Тут Джерамини вынул из кармана какую-то бумажку (я это увидал сквозь щель в прилавке).
«Видишь, — сказал он, — это один колумб. Вернее, половина колумба, потому что я разрезал целый колумб на две равные части. Не просто разрезал, а так, что серия ассигнации — а это всегда четырехзначное число — разделилась пополам и на обеих половинках осталось по две цифры. Так вот, левая половинка этого колумба находится у одноглазого, правую же я передаю тебе. Встретившись, вы сложите обе половинки колумба, и серия на нём снова станет четырехзначным числом».

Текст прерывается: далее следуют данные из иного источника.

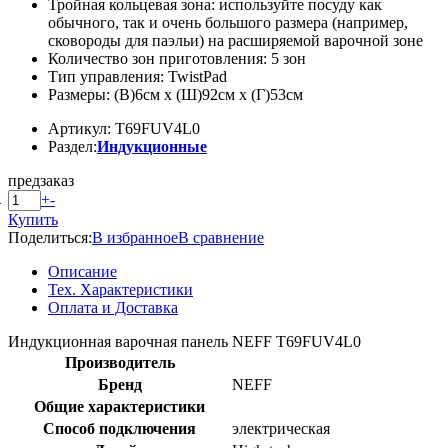
Тройная кольцевая зона: используйте посуду как
обычного, так и очень большого размера (например,
сковороды для паэльи) на расширяемой варочной зоне
Количество зон приготовления: 5 зон
Тип управления: TwistPad
Размеры: (В)6см x (Ш)92см x (Г)53см
Артикул: T69FUV4L0
Раздел:
Индукционные
предзаказ
й
+
-
Купить
Поделиться:
В избранное
В сравнение
Описание
Тех. Характеристики
Оплата и Доставка
Индукционная варочная панель NEFF T69FUV4L0
Производитель
Бренд
NEFF
Общие характеристики
Способ подключения
электрическая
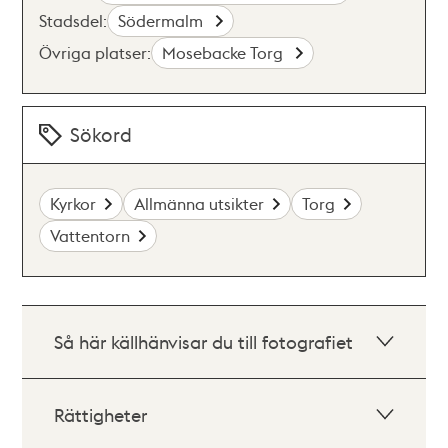
Stadsdel:
Södermalm
Övriga platser:
Mosebacke Torg
Sökord
Kyrkor
Allmänna utsikter
Torg
Vattentorn
Så här källhänvisar du till fotografiet
Rättigheter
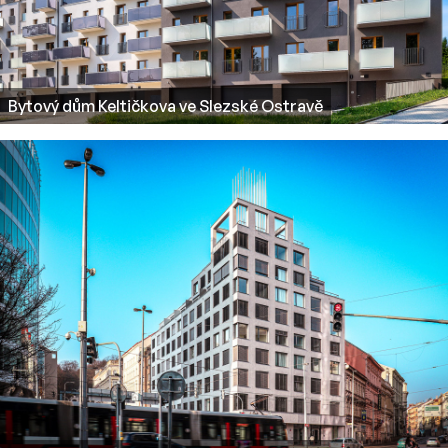
Bytový dům Keltičkova ve Slezské Ostravě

«Но какие цифры должны быть на той половине колумба, что у одноглазого?» — спросила девочка.
«Ну, тебе это ни к чему! — строго сказал Джерамини. — Да и одноглазый тоже не знает, какие цифры остались на твоей части колумба».
«Так как же он догадается, что я это я?»
«О, тут механика хитрая! — усмехнулся Джерамини. — Цифры серии подобраны особенным образом и представляют собой замечательное число. Одноглазый вычтет из этого четырехзначного числа оба двузначных, находящихся на обеих половинках колумба, а потом разделит эту разность на 99».

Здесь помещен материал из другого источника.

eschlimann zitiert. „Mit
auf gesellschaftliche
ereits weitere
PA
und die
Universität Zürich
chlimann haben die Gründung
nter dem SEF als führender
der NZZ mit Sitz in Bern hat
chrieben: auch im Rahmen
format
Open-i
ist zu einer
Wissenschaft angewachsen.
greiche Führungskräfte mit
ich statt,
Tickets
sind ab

«И что же у него получится?» — допытывалась девочка.
Но Джерамини не склонен был ей отвечать.
«Что получится, то и получится. А так как получится то, что надо, конверт сразу же перейдёт к тебе в руки. Ну, что делать с ним, ты уже знаешь. Не забудь только, что одноглазый будет под большим баобабом ровно в пять, не раньше и не позже! Так что не опаздывай!»
«Легко сказать, не опаздывай! — вздохнула маленькая заговорщица. — А если у меня нет часов?»
Джерамини поморщился:
«Вот досада. Ну да ладно, возьми мои!»
Он снял с себя часы и надел их на тоненькую детскую ручку.
«А теперь прощай и никому ни слова. Ясно?»
Девочка молча кивнула. Затем она отодвинула закрытую мною задвижку и выбежала на улицу. Через минуту-другую ушёл и Джерамини, оставив на столе несколько монеток за кофе. А очень скоро после того заявились вы с мальчиком. Жаль, что я не знал тогда, чей он сынок. Узнал я это лишь тогда, когда вы ушли и в кафе снова влетел Джерамини.
«Папа!» — радостно завопил маленький обжора.
Но Джерамини зажал ему рот ладонью и поволок на улицу. Там он впихнул мальчишку в автомобиль — и был таков!
Я слушал моего нового доброжелателя с большим интересом, но, к великому своему сожалению, не извлёк из его рассказа ничего утешительного. Не то — Единичка! Пока хозяин кафе говорил, она старательно что-то вычисляла в блокноте, усиленно помогая себе языком. Покончив с вычислениями, Единичка спросила хозяина, похожа ли она хоть чуточку на ту девочку, которая приходила с доном Джерамини.
— Ни капельки, — возразил тот.
Единичка весело рассмеялась:
— Обойдёмся и так!
Тут она попросила у меня один новенький колумб и, получив его, аккуратно разрезала ассигнацию на две половинки. Правую половинку положила в сумочку, а левую вернула мне. Я забеспокоился.